- Born: 1957 or 1958 (age c. 67) St. Clair Shores, Michigan, United States
- Education: University of Michigan (BBA) Northwestern University (MBA)
- Occupations: (CEO), The Allstate Corporation

= Thomas J. Wilson =

American businessman

Thomas J. Wilson (born 1957 or 1958) is chairman, chief executive officer, and president of The Allstate Corporation. Wilson is also a member of the corporation's board of directors.

==Early life==
Wilson was born in St. Clair Shores, Michigan. He graduated from Lake Shore High School in 1975. He subsequently earned a Bachelor of Science in Business Administration from the University of Michigan and later earned an MBA from Northwestern University's Kellogg School of Management in 1980.

==Career==
Wilson held various financial positions at Amoco, where he worked from 1980 to 1986. He was managing director of mergers and acquisitions at Dean Witter Reynolds from 1986 to 1993.
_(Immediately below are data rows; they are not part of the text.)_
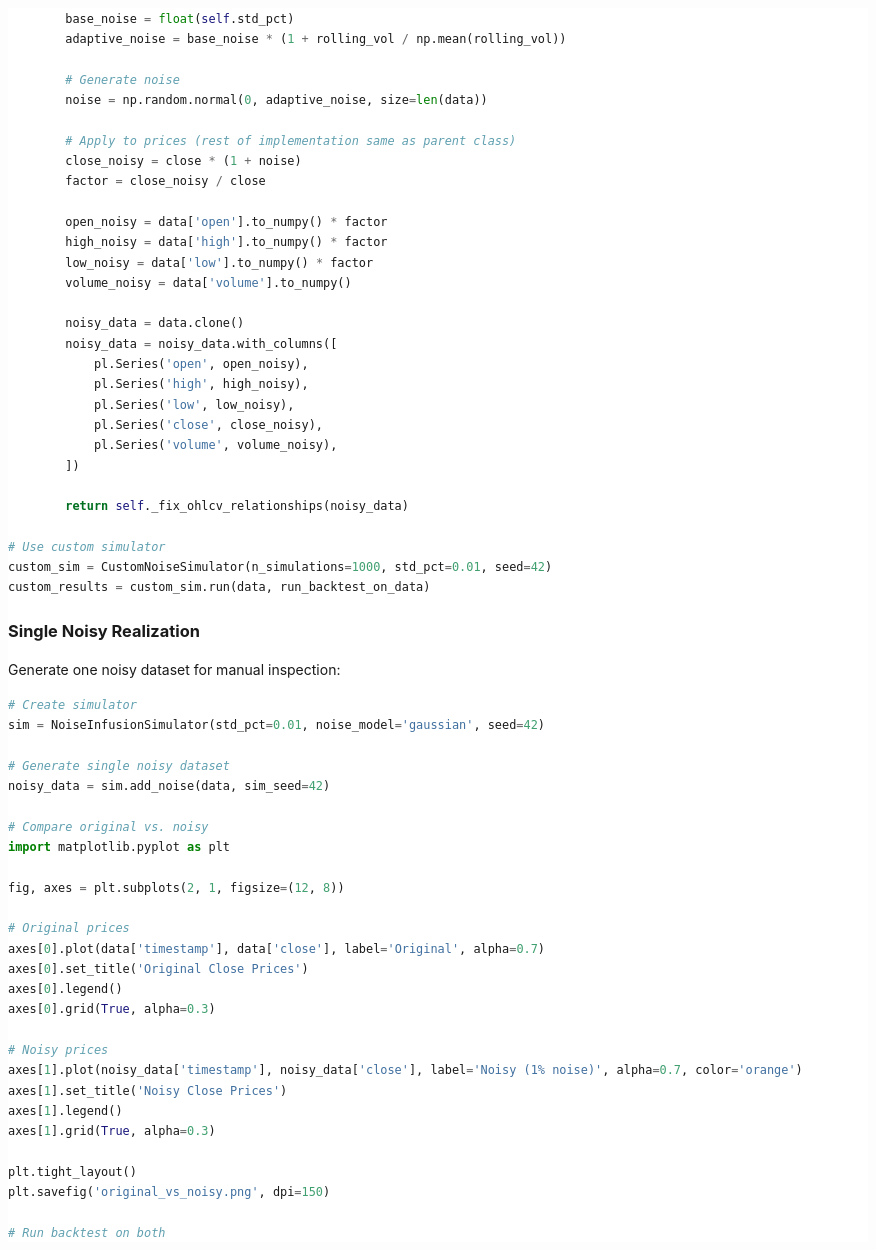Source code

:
 ```python
        base_noise = float(self.std_pct)
        adaptive_noise = base_noise * (1 + rolling_vol / np.mean(rolling_vol))

        # Generate noise
        noise = np.random.normal(0, adaptive_noise, size=len(data))

        # Apply to prices (rest of implementation same as parent class)
        close_noisy = close * (1 + noise)
        factor = close_noisy / close

        open_noisy = data['open'].to_numpy() * factor
        high_noisy = data['high'].to_numpy() * factor
        low_noisy = data['low'].to_numpy() * factor
        volume_noisy = data['volume'].to_numpy()

        noisy_data = data.clone()
        noisy_data = noisy_data.with_columns([
            pl.Series('open', open_noisy),
            pl.Series('high', high_noisy),
            pl.Series('low', low_noisy),
            pl.Series('close', close_noisy),
            pl.Series('volume', volume_noisy),
        ])

        return self._fix_ohlcv_relationships(noisy_data)

# Use custom simulator
custom_sim = CustomNoiseSimulator(n_simulations=1000, std_pct=0.01, seed=42)
custom_results = custom_sim.run(data, run_backtest_on_data)
```

### Single Noisy Realization

Generate one noisy dataset for manual inspection:

```python
# Create simulator
sim = NoiseInfusionSimulator(std_pct=0.01, noise_model='gaussian', seed=42)

# Generate single noisy dataset
noisy_data = sim.add_noise(data, sim_seed=42)

# Compare original vs. noisy
import matplotlib.pyplot as plt

fig, axes = plt.subplots(2, 1, figsize=(12, 8))

# Original prices
axes[0].plot(data['timestamp'], data['close'], label='Original', alpha=0.7)
axes[0].set_title('Original Close Prices')
axes[0].legend()
axes[0].grid(True, alpha=0.3)

# Noisy prices
axes[1].plot(noisy_data['timestamp'], noisy_data['close'], label='Noisy (1% noise)', alpha=0.7, color='orange')
axes[1].set_title('Noisy Close Prices')
axes[1].legend()
axes[1].grid(True, alpha=0.3)

plt.tight_layout()
plt.savefig('original_vs_noisy.png', dpi=150)

# Run backtest on both
```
Wilson was formerly chairman and president of Allstate Financial, where he led expansion of financial retirement services. Prior to this role Wilson was Allstate's chief financial officer. Before joining Allstate in 1995 he worked for Sears, Roebuck & Company, where he was vice president of strategy and analysis. He was responsible for strategic planning, financial planning and analysis, and special projects for the corporation. From 2005 to 2006, Wilson was president and chief operating officer of Allstate Corporation, and from 2002 to 2006 he was also president of Allstate Protection. According to salary.com, Wilson received $17.1 million in fiscal year 2017. In 2024, Wilson's total compensation was $26.1 million, up from $16.5 million in 2023.

Wilson is on the boards of the Property Casualty Insurers Association of America and serves as the chairman of the US Chamber of Commerce and is a past chairman of the U.S. Chamber of Commerce board of directors. He is a former board member of World Business Chicago.

==Philanthropy==
Wilson serves as chairman of the U.S. Chamber of Commerce Foundation and is a past chairman of the U.S. Chamber of Commerce board of directors. He is involved with numerous civic organizations including P33, an initiative focused on accelerating Chicago's leadership in the digital economy; OneTen, a corporate initiative to upskill, hire and promote one million people into family-sustaining jobs; and he co-founded the Get IN Chicago Foundation. to reduce youth violence. He is also a member of the Business Roundtable, CEO Roundtable and the Aspen Economic Strategy Group. He previously served as chair of the Financial Services Roundtable, Property-liability CEO Roundtable, deputy chair of the Federal Reserve Bank of Chicago, and director of State Street Corporation.

He is a member of the board of trustees of Rush University Medical Center as well as a former board member of Francis W. Parker School. He is also a member of the Young Presidents' Organization. Wilson is a Civic Committee member of the Commercial Club of Chicago.

==Personal life==
In 2017, Wilson and his wife sold their Lincoln Park home of more than two decades for $2.5 million.